Personally I don't think that is the root of it. There is one thing that has to be said about it ... back in the day there was so much ... well, it's found in baby diapers ... with regard to amplifier specifications in the market, that the US Government felt compelled to step in and define amplifier power and how it must be measured.
The result was "The FTC Rule" with regard to amplifier power, enacted in 1973 (I believe; around there anyway). That specified how you could advertise amplifier power ... it did not, as some believe, legally define amplifier power specifications. What it did define is what you could advertise as amplifier power, and mandated that if you did mention it in an ad, it had to be a certain measurement and that the font used in the ad must be the largest font when specifying power according to this method, and that the measurement must be derived after following a specific measuring technique.
So, we had a stereo amplifier that could advertise power as:
"30 watts RMS per channel, both channels driven, from 20 to 20,000 Hz, into an 8 ohm impedance, with no more than 1% Total Harmonic Distortion".
All of the above were required; not one element is optional.
Now, you could simply not mention power output in your magazine ad, and still be compliant. But if you did mention power, it had to reflect the measurement technique (which also specified a pre-conditioning at ⅓ power for 1 hour, and at a specific AC voltage, eg 117 V AC, and so on) and the result in the form above.
If the amplifier mis-behaved or if the protection circuit was tripped, you could not use those conditions in a specification. So, for example, if the amp would overheat into a 4 ohm load during the pre-conditioning, you could not advertise ANY power output into 4 ohms. And so on.
Today we are back in the pre-1973 days, because the FTC has bowed to industry pressure, they reduced the pre-conditioning requirement to 1/6th power for 1 hour, and we have manufacturers specifying power at 1 Khz, using "peak power" instead of RMS, and so on.
They have also argued that the "FTC Rule" does not apply to Home Theatre receivers because they have more than two channels, and the FTC has not challenged this. [Some manufacturers, such as Anthem, still measure HT power as if the FTC rule applied, so their multichannel amps specify power with all channels driven, for example]. Generally, though, HT amplifier power is not comparable to a stereo amplifier's power specification (because the FTC rule still applies to the stereo amp).
It also never applied to "portable" equipment, which is why you can buy a blaster for $200 with 300 watts of power. Not "real" watts, but, hey. Not breaking the law, so there.

## Assignment
Answer these questions from the passage on amplifier power ratings:
1. What pre-conditioning did the FTC measuring technique originally specify, and to what has that requirement since been reduced?
2. Which manufacturer still measures home theater power as though the FTC rule applied?
3. What maximum Total Harmonic Distortion does the sample stereo amplifier rating give?
The material after this point has no role in the exercise.

## Dataset records

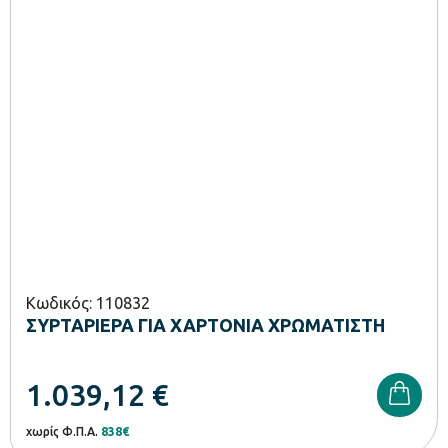
Κωδικός: 110832
ΣΥΡΤΑΡΙΕΡΑ ΓΙΑ ΧΑΡΤΟΝΙΑ ΧΡΩΜΑΤΙΣΤΗ
1.039,12
€
χωρίς Φ.Π.Α.
838€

## The completed task
1. It specified ⅓ power for 1 hour, and this was reduced to 1/6th power for 1 hour.
2. Anthem.
3. No more than 1%.